Fetch and store data from an index every hour

Dear community,

I want to create a script that can -

  • Fetch data from a given source index
  • Process the data and store into a destination index

The script will be scheduled to run once every hour.

The data contains timestamp field. My approach is to keep record of "fetched_timestamp" variable which indicates that we need to fetch documents after this timestamp. To implement this, I'm using scroll api with the following query -

"query": {
    "range": {
        "@timestamp": {
            "gte": timestamp
        }
    }
}

This will create a scroll context and with the help of scroll_id, I can fetch all the records from the current snapshot of the source index. After the current snapshot is scrolled out, I will update the "fetched_timestamp" variable to the max timestamp among the documents fetched and will get the next batch of documents.
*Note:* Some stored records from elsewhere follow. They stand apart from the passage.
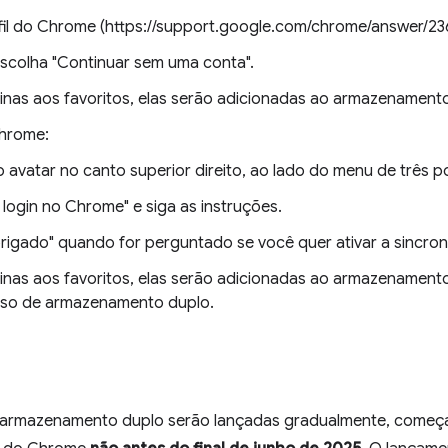
fil do Chrome (https://support.google.com/chrome/answer/23
escolha "Continuar sem uma conta".
inas aos favoritos, elas serão adicionadas ao armazenament
Chrome:
o avatar no canto superior direito, ao lado do menu de três p
 login no Chrome" e siga as instruções.
rigado" quando for perguntado se você quer ativar a sincron
inas aos favoritos, elas serão adicionadas ao armazenamento
caso de armazenamento duplo.
 armazenamento duplo serão lançadas gradualmente, começ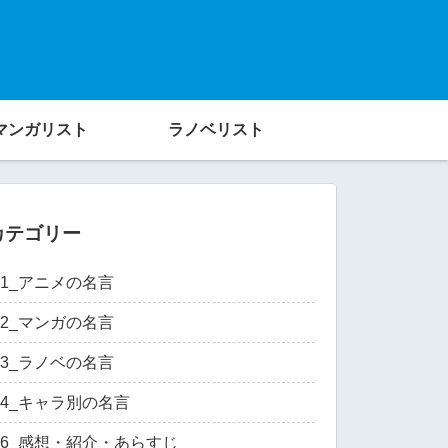
マンガリスト
ラノベリスト
カテゴリー
01_アニメの名言
02_マンガの名言
03_ラノベの名言
04_キャラ別の名言
06_感想・紹介・あらすじ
The problem is that new documents will continue to be added to the source index all day long. It may happen that a document with an older timestamp (back-fill) is added after a newer timestamp in the source index. Since, I am always fetching documents after a certain timestamp therefore I can lose the documents which are inserted recently but have older timestamps.

Is there any way to get all the documents? Any suggestion is very much appreciated.

Thanks in advance.

So, apparently the timestamp of the log creation is not the correct one. Maybe the timestamp of the ingestion into Elasticsearch could be more helpful. See the _ingest timestamp at Ingest pipelines | Elasticsearch Guide [7.13] | Elastic

Maybe something like transforms can help you out, so you don't have to come up with your own logic. Can you explain your use-case in a bit more detail?

I think you understood it correctly. There are two timestamp fields -

  1. request_timestamp: timestamp at which request was made.
  2. created_timestamp: timestamp at which document was ingested.

Earlier, I was trying to use the request_timestamp due to which the issue was raised. I think using created_timestamp is a better approach.

Thanks for the suggestion.